--- Input data ---
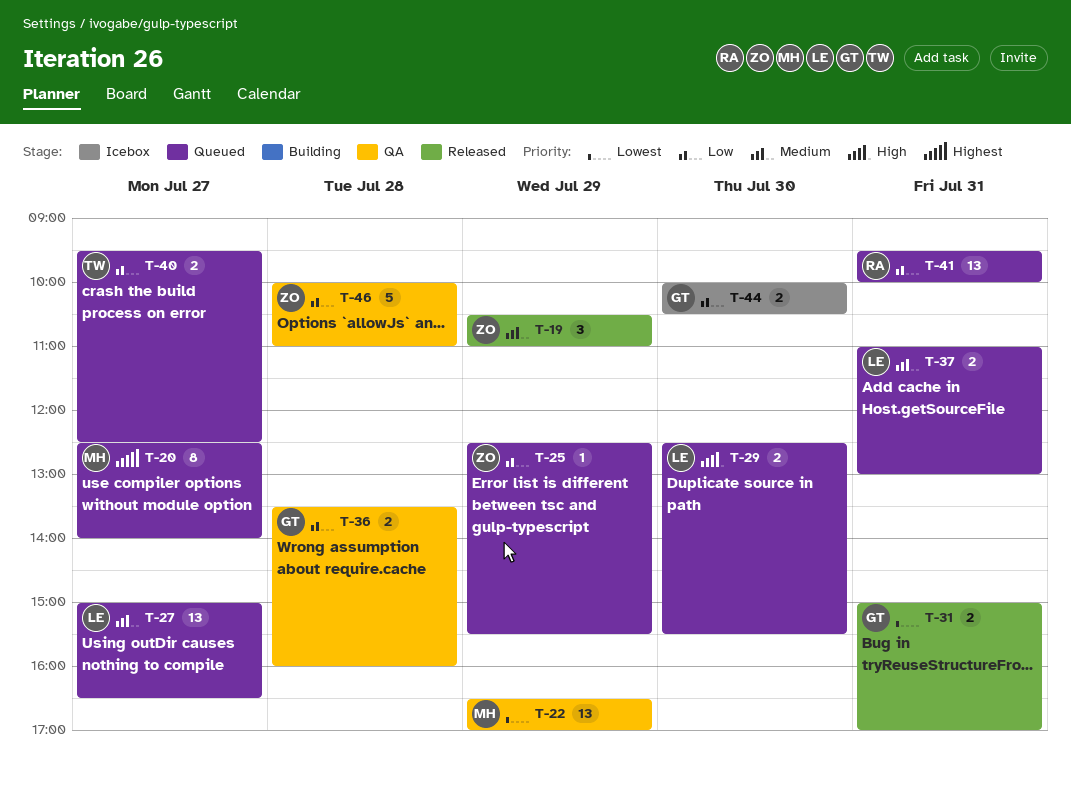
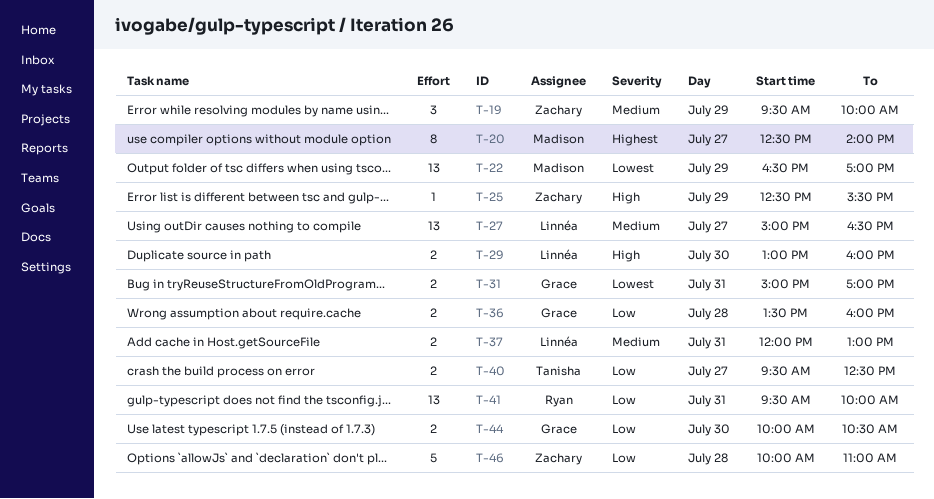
T-19, begins: 10:30 -> 09:30
T-19, ends: 11:00 -> 10:00
T-25, priority: Low -> High
T-29, begins: 12:30 -> 13:00
T-29, ends: 15:30 -> 16:00
T-37, begins: 11:00 -> 12:00

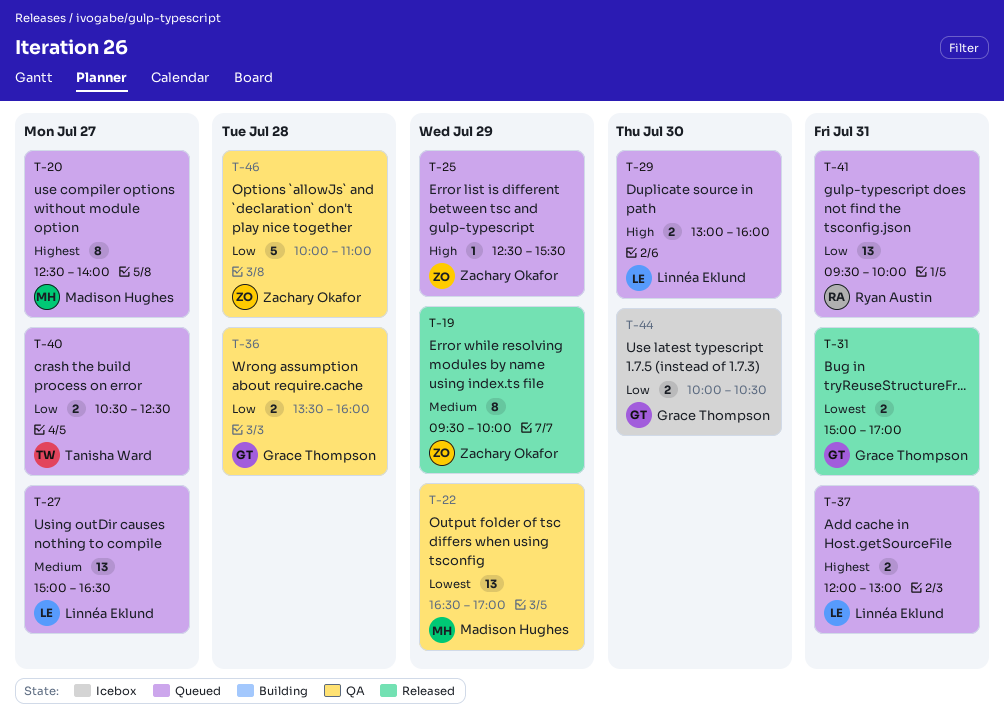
T-19, estimate: 3 -> 8
T-37, priority: Medium -> Highest
T-40, begins: 09:30 -> 10:30

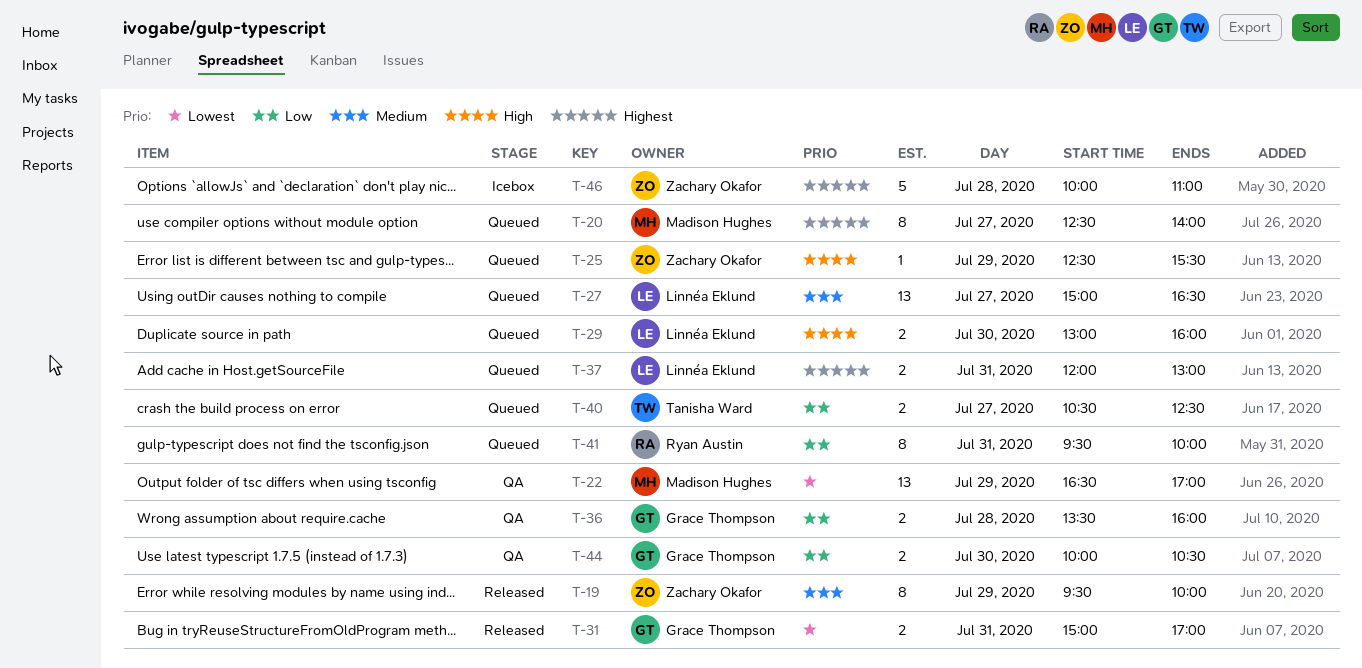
T-41, estimate: 13 -> 8
T-44, status: Icebox -> QA
T-46, status: QA -> Icebox
T-46, priority: Low -> Highest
---
— Task requirements —
Please list every line of the records that contains "status".

— Result below —
T-44, status: Icebox -> QA
T-46, status: QA -> Icebox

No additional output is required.